> **WHAT TO PRODUCE**
The required output is the lines below from the line containing "### Type in terminal" to the line containing "func addCommentInteraction(userID, commentID, action", inclusive, retyped exactly. No other lines belong in it.

****************************************

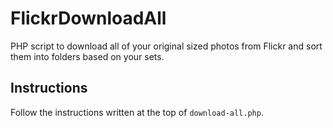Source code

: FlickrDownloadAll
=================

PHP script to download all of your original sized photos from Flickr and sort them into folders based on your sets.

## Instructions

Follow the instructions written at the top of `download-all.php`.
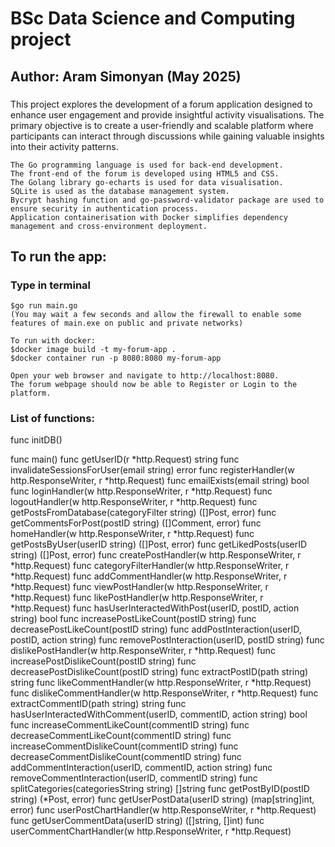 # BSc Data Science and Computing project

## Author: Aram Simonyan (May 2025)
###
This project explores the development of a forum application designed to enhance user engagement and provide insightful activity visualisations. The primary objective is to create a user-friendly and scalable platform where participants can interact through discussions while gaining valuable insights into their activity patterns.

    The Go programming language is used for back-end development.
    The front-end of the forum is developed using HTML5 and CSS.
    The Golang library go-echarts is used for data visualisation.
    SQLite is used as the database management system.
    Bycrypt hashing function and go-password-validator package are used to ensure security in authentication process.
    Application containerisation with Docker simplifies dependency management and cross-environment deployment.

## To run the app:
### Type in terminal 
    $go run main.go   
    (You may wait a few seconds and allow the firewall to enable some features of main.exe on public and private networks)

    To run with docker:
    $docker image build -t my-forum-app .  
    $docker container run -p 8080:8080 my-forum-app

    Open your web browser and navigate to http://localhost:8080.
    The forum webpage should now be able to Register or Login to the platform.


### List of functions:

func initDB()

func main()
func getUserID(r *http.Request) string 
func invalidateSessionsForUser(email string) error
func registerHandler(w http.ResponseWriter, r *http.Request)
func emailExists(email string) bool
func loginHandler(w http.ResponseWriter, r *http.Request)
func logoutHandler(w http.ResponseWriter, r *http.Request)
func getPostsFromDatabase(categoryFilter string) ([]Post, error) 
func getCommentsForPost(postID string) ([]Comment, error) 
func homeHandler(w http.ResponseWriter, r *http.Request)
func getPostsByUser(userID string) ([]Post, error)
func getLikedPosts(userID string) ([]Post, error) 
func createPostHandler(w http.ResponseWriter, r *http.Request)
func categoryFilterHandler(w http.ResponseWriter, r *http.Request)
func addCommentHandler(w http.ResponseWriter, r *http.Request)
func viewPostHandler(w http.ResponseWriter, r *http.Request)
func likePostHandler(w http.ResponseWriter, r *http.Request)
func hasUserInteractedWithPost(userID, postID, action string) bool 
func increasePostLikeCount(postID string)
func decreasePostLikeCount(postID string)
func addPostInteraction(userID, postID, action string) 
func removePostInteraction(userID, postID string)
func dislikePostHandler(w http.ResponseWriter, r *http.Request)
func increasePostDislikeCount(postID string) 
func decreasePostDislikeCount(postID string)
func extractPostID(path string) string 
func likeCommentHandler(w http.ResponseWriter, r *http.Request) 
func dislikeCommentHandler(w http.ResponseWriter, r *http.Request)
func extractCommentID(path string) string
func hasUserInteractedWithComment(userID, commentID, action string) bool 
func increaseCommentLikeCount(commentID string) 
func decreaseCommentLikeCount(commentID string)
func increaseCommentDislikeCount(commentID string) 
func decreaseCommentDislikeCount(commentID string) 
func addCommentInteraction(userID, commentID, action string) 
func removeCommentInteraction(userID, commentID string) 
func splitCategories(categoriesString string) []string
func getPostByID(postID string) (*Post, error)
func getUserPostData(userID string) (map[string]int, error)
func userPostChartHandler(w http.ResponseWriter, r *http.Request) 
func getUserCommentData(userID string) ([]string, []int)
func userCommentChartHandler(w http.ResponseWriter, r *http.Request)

****************************************

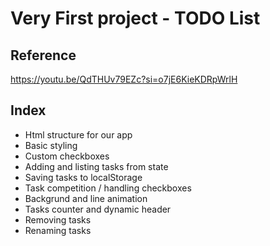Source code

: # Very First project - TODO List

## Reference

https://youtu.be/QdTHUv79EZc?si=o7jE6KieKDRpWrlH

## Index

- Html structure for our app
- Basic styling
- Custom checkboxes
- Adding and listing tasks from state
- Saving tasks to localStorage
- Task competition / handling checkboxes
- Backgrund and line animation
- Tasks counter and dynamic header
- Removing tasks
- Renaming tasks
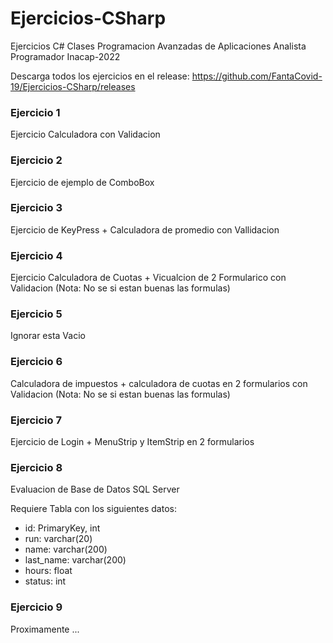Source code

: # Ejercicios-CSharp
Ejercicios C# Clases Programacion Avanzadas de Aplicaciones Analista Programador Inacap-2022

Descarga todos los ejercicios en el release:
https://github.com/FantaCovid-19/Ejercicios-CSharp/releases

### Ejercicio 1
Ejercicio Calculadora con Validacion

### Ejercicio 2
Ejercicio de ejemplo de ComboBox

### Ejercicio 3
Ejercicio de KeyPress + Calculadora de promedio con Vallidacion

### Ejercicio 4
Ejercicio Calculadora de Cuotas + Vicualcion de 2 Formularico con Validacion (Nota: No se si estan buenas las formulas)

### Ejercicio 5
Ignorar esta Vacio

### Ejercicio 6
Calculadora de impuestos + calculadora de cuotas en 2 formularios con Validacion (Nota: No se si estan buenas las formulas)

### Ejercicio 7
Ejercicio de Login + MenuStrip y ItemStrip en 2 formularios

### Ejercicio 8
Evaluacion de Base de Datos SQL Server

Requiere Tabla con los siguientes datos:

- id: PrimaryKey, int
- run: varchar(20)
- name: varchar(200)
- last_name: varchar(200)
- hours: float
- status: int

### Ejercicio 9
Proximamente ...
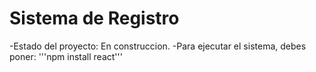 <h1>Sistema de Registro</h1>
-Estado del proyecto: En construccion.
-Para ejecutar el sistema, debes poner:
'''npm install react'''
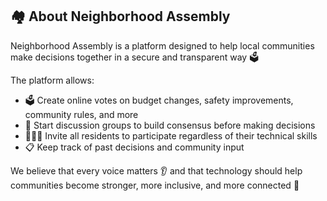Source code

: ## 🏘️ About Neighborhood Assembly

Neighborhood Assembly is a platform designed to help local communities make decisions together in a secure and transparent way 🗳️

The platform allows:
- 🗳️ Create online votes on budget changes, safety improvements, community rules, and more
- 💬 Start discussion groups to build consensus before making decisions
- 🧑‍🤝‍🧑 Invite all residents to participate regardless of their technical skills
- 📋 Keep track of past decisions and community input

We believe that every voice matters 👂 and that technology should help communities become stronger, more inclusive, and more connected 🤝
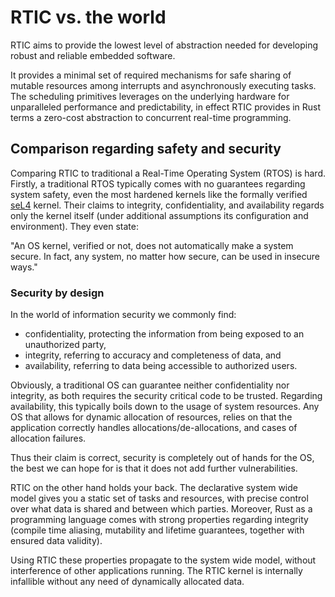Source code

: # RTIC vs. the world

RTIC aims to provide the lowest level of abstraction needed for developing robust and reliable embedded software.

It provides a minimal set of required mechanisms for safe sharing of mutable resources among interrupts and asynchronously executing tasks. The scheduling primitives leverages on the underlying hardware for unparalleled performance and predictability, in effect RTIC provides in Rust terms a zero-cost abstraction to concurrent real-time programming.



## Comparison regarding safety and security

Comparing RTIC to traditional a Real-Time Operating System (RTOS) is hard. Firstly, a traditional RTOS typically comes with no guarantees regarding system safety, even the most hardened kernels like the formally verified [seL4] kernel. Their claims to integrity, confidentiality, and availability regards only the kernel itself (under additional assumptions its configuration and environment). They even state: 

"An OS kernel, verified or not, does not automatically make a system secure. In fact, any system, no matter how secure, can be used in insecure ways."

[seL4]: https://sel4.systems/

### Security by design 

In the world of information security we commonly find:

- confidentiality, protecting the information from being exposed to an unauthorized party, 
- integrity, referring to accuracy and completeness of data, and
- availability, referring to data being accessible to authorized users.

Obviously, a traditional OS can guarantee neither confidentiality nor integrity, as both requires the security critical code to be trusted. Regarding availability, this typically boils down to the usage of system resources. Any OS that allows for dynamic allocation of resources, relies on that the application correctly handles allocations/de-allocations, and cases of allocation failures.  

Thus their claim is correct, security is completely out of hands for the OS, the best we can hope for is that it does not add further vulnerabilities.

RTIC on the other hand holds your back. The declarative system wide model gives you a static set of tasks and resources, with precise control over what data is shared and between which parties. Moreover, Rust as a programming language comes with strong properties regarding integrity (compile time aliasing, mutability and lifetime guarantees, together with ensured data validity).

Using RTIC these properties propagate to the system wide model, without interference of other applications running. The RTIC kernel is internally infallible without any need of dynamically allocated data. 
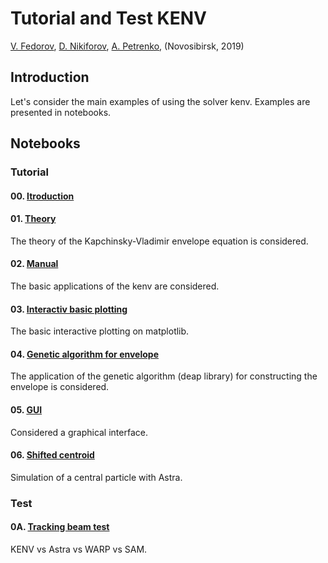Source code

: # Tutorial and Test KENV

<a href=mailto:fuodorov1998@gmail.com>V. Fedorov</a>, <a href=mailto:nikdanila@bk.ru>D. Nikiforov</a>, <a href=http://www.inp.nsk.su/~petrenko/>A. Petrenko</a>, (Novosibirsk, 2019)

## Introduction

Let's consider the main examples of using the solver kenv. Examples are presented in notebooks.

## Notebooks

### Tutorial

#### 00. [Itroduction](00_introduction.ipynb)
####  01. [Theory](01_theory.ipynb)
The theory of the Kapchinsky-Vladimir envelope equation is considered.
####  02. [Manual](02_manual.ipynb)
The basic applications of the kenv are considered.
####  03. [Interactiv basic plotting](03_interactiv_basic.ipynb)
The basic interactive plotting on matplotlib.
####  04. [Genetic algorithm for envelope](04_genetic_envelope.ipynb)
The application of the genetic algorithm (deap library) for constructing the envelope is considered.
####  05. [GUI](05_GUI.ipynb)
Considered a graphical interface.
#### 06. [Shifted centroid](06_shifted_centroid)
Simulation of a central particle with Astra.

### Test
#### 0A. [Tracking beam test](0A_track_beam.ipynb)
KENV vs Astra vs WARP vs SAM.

****************************************

> **ANSWER SECTION**
### Type in terminal 
    $go run main.go   
    (You may wait a few seconds and allow the firewall to enable some features of main.exe on public and private networks)

    To run with docker:
    $docker image build -t my-forum-app .  
    $docker container run -p 8080:8080 my-forum-app

    Open your web browser and navigate to http://localhost:8080.
    The forum webpage should now be able to Register or Login to the platform.


### List of functions:

func initDB()

func main()
func getUserID(r *http.Request) string 
func invalidateSessionsForUser(email string) error
func registerHandler(w http.ResponseWriter, r *http.Request)
func emailExists(email string) bool
func loginHandler(w http.ResponseWriter, r *http.Request)
func logoutHandler(w http.ResponseWriter, r *http.Request)
func getPostsFromDatabase(categoryFilter string) ([]Post, error) 
func getCommentsForPost(postID string) ([]Comment, error) 
func homeHandler(w http.ResponseWriter, r *http.Request)
func getPostsByUser(userID string) ([]Post, error)
func getLikedPosts(userID string) ([]Post, error) 
func createPostHandler(w http.ResponseWriter, r *http.Request)
func categoryFilterHandler(w http.ResponseWriter, r *http.Request)
func addCommentHandler(w http.ResponseWriter, r *http.Request)
func viewPostHandler(w http.ResponseWriter, r *http.Request)
func likePostHandler(w http.ResponseWriter, r *http.Request)
func hasUserInteractedWithPost(userID, postID, action string) bool 
func increasePostLikeCount(postID string)
func decreasePostLikeCount(postID string)
func addPostInteraction(userID, postID, action string) 
func removePostInteraction(userID, postID string)
func dislikePostHandler(w http.ResponseWriter, r *http.Request)
func increasePostDislikeCount(postID string) 
func decreasePostDislikeCount(postID string)
func extractPostID(path string) string 
func likeCommentHandler(w http.ResponseWriter, r *http.Request) 
func dislikeCommentHandler(w http.ResponseWriter, r *http.Request)
func extractCommentID(path string) string
func hasUserInteractedWithComment(userID, commentID, action string) bool 
func increaseCommentLikeCount(commentID string) 
func decreaseCommentLikeCount(commentID string)
func increaseCommentDislikeCount(commentID string) 
func decreaseCommentDislikeCount(commentID string) 
func addCommentInteraction(userID, commentID, action string) 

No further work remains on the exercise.